- SELECTED EXTRACT:
Monday, March 17, 2014

Running With Illness or Injury

I was going back through some blog entries I had written years ago and found this one from early 2010 that I thought was worth sharing again.  

Running with Illness or Injuries 


I'd like to share with you my guidelines for running with injury or illness.

Illness
We are all susceptible to the occasional common cold or virus.  When these occasions hit, runners and their coaches must then decide when to back off training and when to run through it.  Here are the basic guidelines I use to decide when to push on and when to back off.

1)  If there is a fever present then no running is allowed
2)  If there is stomach distress (nausea, vomiting or diarrhea) then no running is allowed
3)  If congestion is present and lingers more than a couple of days, then runs are cut back to 50% of the normally scheduled amount and stress days are replaced with 50% of a normal easy day.  This is done for 1-3 days or until feeling back to normal again.
4)  If you are in the first few days of congestion, or what might be the onset of a cold, and you start a stress workout and feel drained (sub-par), cut the workout short and take a couple of days of half runs (see #3).  
5)  If light congestion is present but you are feeling and breathing normal, continue training and closely monitor the symptoms.

While we can't take off every time we have a sniffle, if we continue to push ourselves when our bodies are sick, we can end up having to take a week or more off when our cold/virus becomes more severe (infection or pneumonia).  By cutting back to 50% of normal for a few days we often give the body the extra help it needs to fight off the illness in a timely manner so we can get back to training with minimal disruption. Additionally, the 50% work that we do helps us maintain our fitness and running adaptations while sparking the immune system.  Often just a few days of this makes a world of difference.  As a coach I can work a training program around an occasional 2-3 half workout load days much easier than I can a 2 week break to recover from pneumonia.

Example:  If I start to feel run down from the on-set of a common cold and I normally have an 8 mile easy run schedules, I'd cut that run to just 4 miles easy.  Or if I had a 30 minute tempo planned, I would change that to an easy run of 4 miles instead.  

Injury
The majority of injuries distance runners face are over use related.  So prevention is a key aspect.  Here is a few of the things to keep in mind to prevent injuries.

1)  Make sure you don't increase the quantity or quality in your program too quickly, slow and gradually changes are the key.
2)  Make sure your quality workouts and long runs are in the proper proportion to your weekly mileage.
3)  Follow a sound core and strength routine to maintain proper balance between muscle groups.
4)  Follow a warm-up/cool-down/flexibility routine that keeps a full range of motion in all muscle groups and joints.
5)  Make sure you are using the proper equipment - check your shoes regularly for wear and take the time to get properly fitted for the shoe type best for your form.

- REQUIRED TASKS:
1. Please duplicate the passage in the blog post on running with illness or injury, starting with "Example:  If I" and going on through "to prevent injuries.".
2. Answer these from the blog post on running with illness or injury:
(a) Which two conditions mean no running is allowed at all?
(b) In the example, what would an 8 mile easy run be cut to?
(c) What are the majority of distance runners' injuries related to?
3. Resume the blog post on running with illness or injury after its last sentence.
The lines after the blog post on running with illness or injury aren't needed.

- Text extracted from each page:
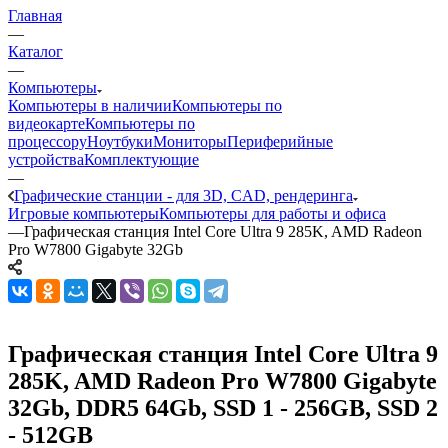
Главная
—
Каталог
—
Компьютеры
Компьютеры в наличии
Компьютеры по
видеокарте
Компьютеры по
процессору
Ноутбуки
Мониторы
Периферийные
устройства
Комплектующие
—
Графические станции - для 3D, CAD, рендеринга
Игровые компьютеры
Компьютеры для работы и офиса
—
Графическая станция Intel Core Ultra 9 285K, AMD Radeon
Pro W7800 Gigabyte 32Gb
Графическая станция Intel Core Ultra 9
285K, AMD Radeon Pro W7800 Gigabyte
32Gb, DDR5 64Gb, SSD 1 - 256GB, SSD 2
- 512GB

- ANSWERS IN ORDER:
1.
Example:  If I start to feel run down from the on-set of a common cold and I normally have an 8 mile easy run schedules, I'd cut that run to just 4 miles easy.  Or if I had a 30 minute tempo planned, I would change that to an easy run of 4 miles instead.  

Injury
The majority of injuries distance runners face are over use related.  So prevention is a key aspect.  Here is a few of the things to keep in mind to prevent injuries.

2.
(a) A fever, and stomach distress (nausea, vomiting or diarrhea).
(b) 4 miles easy.
(c) Overuse.

3.
6)  Watch the cantor (sideways slope) of your running route.  If you run on the roads often, regularly change the direction of your run loops so that you don't develop knee, hip or ankle problems from running always on one side (slope) of the road.  
7)  Diligence in the little things (like following #1-6 above) can make a ton of difference in trying to keep injuries at bay.

But even with the best prevention, occasionally aches, pains, nicks or even full injuries can happen.  So how do we decide what we can run through and when we need some time off or to see a doctor?  Here are some of the basic guidelines I use (but remember I am not a doctor).

1)  If the injury, or pain from it, alters your stride or form then do not run.
2)  If pain/discomfort decreases as you run (sore at first but better as time goes by) then you can do some light running (being careful of duration and intensity).
3)  If pain/discomfort increases as you run, then do not run or discontinue the run you are on and start treatment for the injury.

Treat minor aches and pains before they become injuries
Most runners in serious training are familiar with the minor aches and pains that come along with pushing the envelope in training.  A sore tendon, a sore muscle, or aching joint, etc.  The best advice I can offer is to treat these promptly before they become full on injuries.  Some of the tools for treating aches and pains can include:

- Icing the area after exercise/activity
- Ice baths / warm Epsom salt baths
- Specific stretching routines to address a problem area or cause area
- Specific exercises to strengthen weak muscles or correct imbalances before they get worse
- Contrast therapy 
- Rolling / massage or manipulation of the affected or cause areas

Cause - Look up the chain
Try and look for the root cause of a problem area or injury.  Often times you will not find the problem where it hurts but rather somewhere up the chain (or leg in this case).  Tight hips or lower back are often the culprit for IT band problems.  Foot problems are often tight calf related/caused.  Whenever possible make sure you are treating / dealing with the cause of the problem as well as the injury site itself.  This will help prevent relapses later on.


Hopefully you find a point or two in here that helps you out at some point.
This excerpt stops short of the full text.